Scovia makes me laugh: she comes out of the house door, dressed in a glamorous narrow black skirt that she’s worn to town. She’s one of my very favourite Africans. One look and I smile. She’s shapely and always cheerful, with a quip or two for the old mzungus. She always has the last word, does Scovia. She slips off her smart blue-green town shoes and pulls on gumboots – with the chic slit skirt and fitting white blouse, hair in elaborate braids – and heads out of the porch gate with a flounce, the big serrated bread knife in her hand as she goes to the chicken house to slaughter our supper. 
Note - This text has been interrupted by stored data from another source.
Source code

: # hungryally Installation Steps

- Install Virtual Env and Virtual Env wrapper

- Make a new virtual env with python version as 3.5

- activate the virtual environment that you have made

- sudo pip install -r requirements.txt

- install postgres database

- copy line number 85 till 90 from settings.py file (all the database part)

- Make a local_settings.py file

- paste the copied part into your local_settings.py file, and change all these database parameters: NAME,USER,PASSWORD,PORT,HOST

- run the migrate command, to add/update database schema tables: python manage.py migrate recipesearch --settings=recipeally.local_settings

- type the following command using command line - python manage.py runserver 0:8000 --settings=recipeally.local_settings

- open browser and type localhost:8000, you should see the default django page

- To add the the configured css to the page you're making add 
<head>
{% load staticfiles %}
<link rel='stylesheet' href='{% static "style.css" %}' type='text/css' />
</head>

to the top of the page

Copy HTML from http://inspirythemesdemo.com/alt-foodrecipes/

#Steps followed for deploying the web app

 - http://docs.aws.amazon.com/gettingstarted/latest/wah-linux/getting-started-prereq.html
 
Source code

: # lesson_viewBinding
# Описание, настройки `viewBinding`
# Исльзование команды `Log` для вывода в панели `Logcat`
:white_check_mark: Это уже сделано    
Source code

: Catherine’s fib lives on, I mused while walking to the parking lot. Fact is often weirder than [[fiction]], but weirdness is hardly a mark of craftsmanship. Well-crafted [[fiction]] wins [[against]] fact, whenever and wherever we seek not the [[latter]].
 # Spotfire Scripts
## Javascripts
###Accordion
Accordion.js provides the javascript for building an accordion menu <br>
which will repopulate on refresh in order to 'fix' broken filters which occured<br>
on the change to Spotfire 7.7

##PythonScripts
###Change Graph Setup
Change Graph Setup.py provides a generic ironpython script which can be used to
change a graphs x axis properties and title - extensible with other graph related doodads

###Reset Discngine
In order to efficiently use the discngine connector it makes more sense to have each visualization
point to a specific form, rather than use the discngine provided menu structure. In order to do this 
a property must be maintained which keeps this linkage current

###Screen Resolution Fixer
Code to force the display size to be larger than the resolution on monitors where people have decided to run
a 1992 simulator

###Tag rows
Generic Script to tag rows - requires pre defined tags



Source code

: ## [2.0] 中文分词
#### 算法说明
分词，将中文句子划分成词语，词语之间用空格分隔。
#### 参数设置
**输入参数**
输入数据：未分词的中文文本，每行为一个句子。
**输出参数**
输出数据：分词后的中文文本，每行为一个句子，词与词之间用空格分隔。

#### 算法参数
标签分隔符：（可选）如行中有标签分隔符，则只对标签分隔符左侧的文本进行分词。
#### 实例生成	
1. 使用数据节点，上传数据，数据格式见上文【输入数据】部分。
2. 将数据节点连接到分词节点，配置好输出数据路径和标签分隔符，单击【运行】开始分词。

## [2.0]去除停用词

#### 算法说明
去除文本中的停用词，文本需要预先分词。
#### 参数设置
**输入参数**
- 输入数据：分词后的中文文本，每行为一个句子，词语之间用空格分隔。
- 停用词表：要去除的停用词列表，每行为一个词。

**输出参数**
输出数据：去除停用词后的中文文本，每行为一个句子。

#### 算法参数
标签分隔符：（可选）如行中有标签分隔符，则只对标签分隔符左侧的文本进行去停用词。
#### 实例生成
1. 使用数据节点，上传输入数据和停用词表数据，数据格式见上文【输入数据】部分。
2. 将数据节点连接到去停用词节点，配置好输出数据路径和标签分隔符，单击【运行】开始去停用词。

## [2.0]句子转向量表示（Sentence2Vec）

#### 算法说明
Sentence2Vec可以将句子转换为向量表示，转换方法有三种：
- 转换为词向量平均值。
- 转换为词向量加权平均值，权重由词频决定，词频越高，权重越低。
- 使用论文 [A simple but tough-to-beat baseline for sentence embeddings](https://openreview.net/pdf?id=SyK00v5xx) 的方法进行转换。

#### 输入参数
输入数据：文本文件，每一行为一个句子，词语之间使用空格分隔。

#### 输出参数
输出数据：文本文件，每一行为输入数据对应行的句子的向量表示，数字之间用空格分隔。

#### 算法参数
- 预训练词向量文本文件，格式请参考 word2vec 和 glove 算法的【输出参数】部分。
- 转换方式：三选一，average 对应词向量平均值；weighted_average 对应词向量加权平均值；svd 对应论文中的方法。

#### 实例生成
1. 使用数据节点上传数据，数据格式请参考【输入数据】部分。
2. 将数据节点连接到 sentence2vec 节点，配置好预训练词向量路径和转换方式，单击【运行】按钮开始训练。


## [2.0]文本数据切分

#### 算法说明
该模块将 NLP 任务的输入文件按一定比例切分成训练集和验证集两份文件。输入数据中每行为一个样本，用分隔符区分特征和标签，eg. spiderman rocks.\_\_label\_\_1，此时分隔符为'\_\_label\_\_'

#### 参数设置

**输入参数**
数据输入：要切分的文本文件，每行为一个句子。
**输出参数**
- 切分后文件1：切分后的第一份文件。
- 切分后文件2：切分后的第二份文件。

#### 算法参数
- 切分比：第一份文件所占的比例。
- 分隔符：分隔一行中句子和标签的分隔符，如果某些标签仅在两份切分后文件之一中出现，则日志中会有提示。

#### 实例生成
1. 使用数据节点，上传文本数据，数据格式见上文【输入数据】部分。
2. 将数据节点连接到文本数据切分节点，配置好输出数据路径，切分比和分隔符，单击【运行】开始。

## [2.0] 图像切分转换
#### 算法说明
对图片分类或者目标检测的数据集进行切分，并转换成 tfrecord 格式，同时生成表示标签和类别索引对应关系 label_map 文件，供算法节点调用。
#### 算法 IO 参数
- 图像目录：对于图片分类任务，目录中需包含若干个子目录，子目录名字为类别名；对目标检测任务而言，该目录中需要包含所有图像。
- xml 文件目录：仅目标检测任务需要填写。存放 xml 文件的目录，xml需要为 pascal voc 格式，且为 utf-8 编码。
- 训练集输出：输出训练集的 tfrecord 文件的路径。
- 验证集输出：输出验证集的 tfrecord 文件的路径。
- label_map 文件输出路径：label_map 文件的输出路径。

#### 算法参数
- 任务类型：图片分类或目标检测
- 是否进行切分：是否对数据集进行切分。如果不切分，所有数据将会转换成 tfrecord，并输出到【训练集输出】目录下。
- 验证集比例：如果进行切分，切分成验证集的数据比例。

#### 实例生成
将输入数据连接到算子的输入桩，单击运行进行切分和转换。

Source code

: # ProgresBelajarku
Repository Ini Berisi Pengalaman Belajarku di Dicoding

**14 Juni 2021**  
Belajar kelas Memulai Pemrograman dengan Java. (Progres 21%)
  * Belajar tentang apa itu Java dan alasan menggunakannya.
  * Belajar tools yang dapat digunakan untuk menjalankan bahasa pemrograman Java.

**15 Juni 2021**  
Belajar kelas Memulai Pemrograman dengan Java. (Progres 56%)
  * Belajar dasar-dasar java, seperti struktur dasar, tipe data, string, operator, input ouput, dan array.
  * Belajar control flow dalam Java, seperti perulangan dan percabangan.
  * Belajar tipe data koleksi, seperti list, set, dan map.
I jest with her about her attire. “Oh, it’s fine as long as you put your foot squarely on the chicken’s legs and hold the wings before you cut the head off. If you don’t hold the wings, then you get blood splashing!” she laughs happily. I guffaw at the idea of any smart young woman of my acquaintance at home even going into a henhouse dressed so smartly, let alone to sever the head of her supper! But this is Africa. You learn the facts of life and death of animals at an early age. You understand where food comes from. You can’t hide from inconvenient truths here. You consider yourself fortunate to have the luxury of chicken for supper, when most have ugali maize and a splash of stew… 

One of Alex’s Uganda pictures, with his aunt Khalifa.
Life in East Africa. Alex catches a happy moment… And I never take selfies.